DOCUMENT EXTRACT:
She goes on to say that a little creativity, through storytelling, arts and crafts projects or pretend play can go a long way in helping children “deal with things they might not readily understand.” She provides examples, like a storybook written about COVID-19 by Manuela Molina, and free coloring books about the virus by St. Jude that are available for download, as possible ways to explain the pandemic.
“For younger children, play-based activities can also be a great way to explain to them what is going on with the world,” she said. “If your child uses play to make sense of this pandemic and its consequences, then parents and caregivers can follow their lead and help them with their play without taking over the play.”
Also, to abate fear of now-ubiquitous face masks, Marcelo suggests demonstrating their use and getting your child involved in creating your own, if you know how to sew, or designing your own.
What’s harder to explain and deal with could be children’s reactions to routines upended by the virus.
Niland said while she’s still teaching from home, her children aren’t going to school, seeing friends, having playdates or participating in sports and dance class.
“It makes me sad; I know they miss their friends and school. They are missing childhood,” she said. “I know we will get back to it, but having a kindergartener; there are a ton of school firsts he is missing out on.”
“They are handling it they best they can,” she said.
These types of routine disruptions, along with picking up on adult frustrations regarding work, unemployment, finances and other stressors amid the pandemic, can lead to negative behaviors like tantrums, Marcelo said.
“Even though children might not verbally express it, they are probably experiencing a lot of stress – they are experiencing a lot of disruption in their daily routines and had to abruptly change their routines,” Marcelo said. “We should be mindful of the ways we interpret our children’s disruptive behaviors because this could be a way for them to express the stress they are experiencing with the situation.”

[Page images and extracted text]
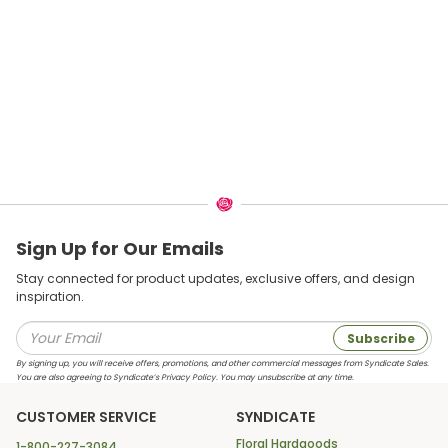
Sign Up for Our Emails
Stay connected for product updates, exclusive offers, and design
inspiration.
Subscribe
By signing up, you will receive offers, promotions, and other commercial messages from Syndicate Sales.
You are also agreeing to Syndicate’s Privacy Policy. You may unsubscribe at any time.
CUSTOMER SERVICE
SYNDICATE
Floral Hardgoods
1-800-227-3084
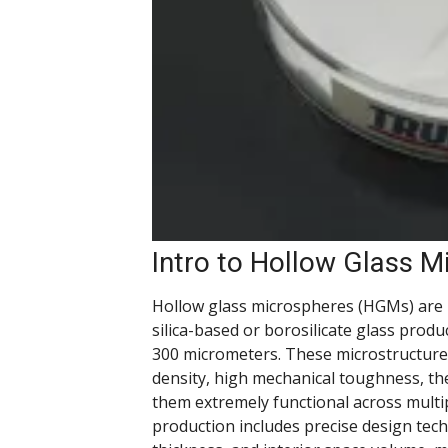
Intro to Hollow Glass M
Hollow glass microspheres (HGMs) are 
silica-based or borosilicate glass prod
300 micrometers. These microstructure
density, high mechanical toughness, th
them extremely functional across multi
production includes precise design tech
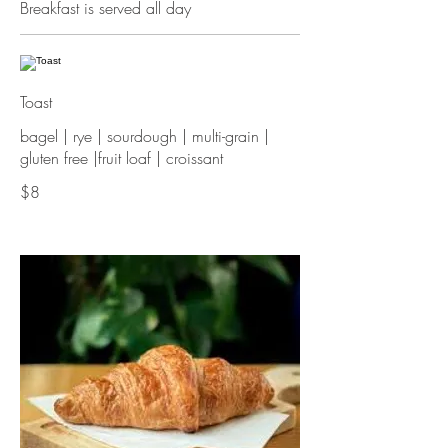
Breakfast is served all day
Toast
bagel | rye | sourdough | multi-grain |
$8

WHAT TO DO:
1 – Name the creative approaches that the passage about children and the pandemic says can help children deal with things they might not readily understand.
2 – Please duplicate the passage about children and the pandemic, starting with "She goes on" and going on through "explain the pandemic.".
3 – Write the next part of the passage about children and the pandemic, picking up after its final sentence.

ANSWERS GIVEN:
1 – Storytelling, arts and crafts projects, and pretend play.

2 –
She goes on to say that a little creativity, through storytelling, arts and crafts projects or pretend play can go a long way in helping children “deal with things they might not readily understand.” She provides examples, like a storybook written about COVID-19 by Manuela Molina, and free coloring books about the virus by St. Jude that are available for download, as possible ways to explain the pandemic.

3 –
She adds that it’s normal for all of us to feel stressed out at times and that teaching children different coping strategies, like how to share their feelings, can help.
“It is important for us to create a supportive environment where children can feel that they can express their thoughts, confusions, and emotions about what is going on around them,” Marcelo said. “I think it is also helpful for them to see their parents and caregivers expressing and talking about their feelings and talk about different ways to cope with this distressful situation.”
In addition, getting outside and using technology to keep in touch can be helpful. Niland says her children stay active outdoors and use devices to call friends and see their faces.
And as parents are taking on a lot during the pandemic, Marcelo says they shouldn’t forget to take care of themselves, too, for the benefit of all involved.
“Parents and caregivers need to also take care of themselves and prioritize their mental health,” she said. “This will help (them) to also provide support for their children’s mental health and well-being during these challenging times.”
Marcelo says that while the pandemic can be traumatic for children, whether they understand it fully or can explain how or why, children also possess the gift of resiliency.
“With a supportive environment, they can adapt to social isolation and whatsoever change that may happen as a result of the pandemic, she said. “As parents and caregivers, we can make sure to foster this resilience by having open and honest conversations and communication with our children that will allow them to freely express their feelings – especially negative emotions, stress, and frustration.”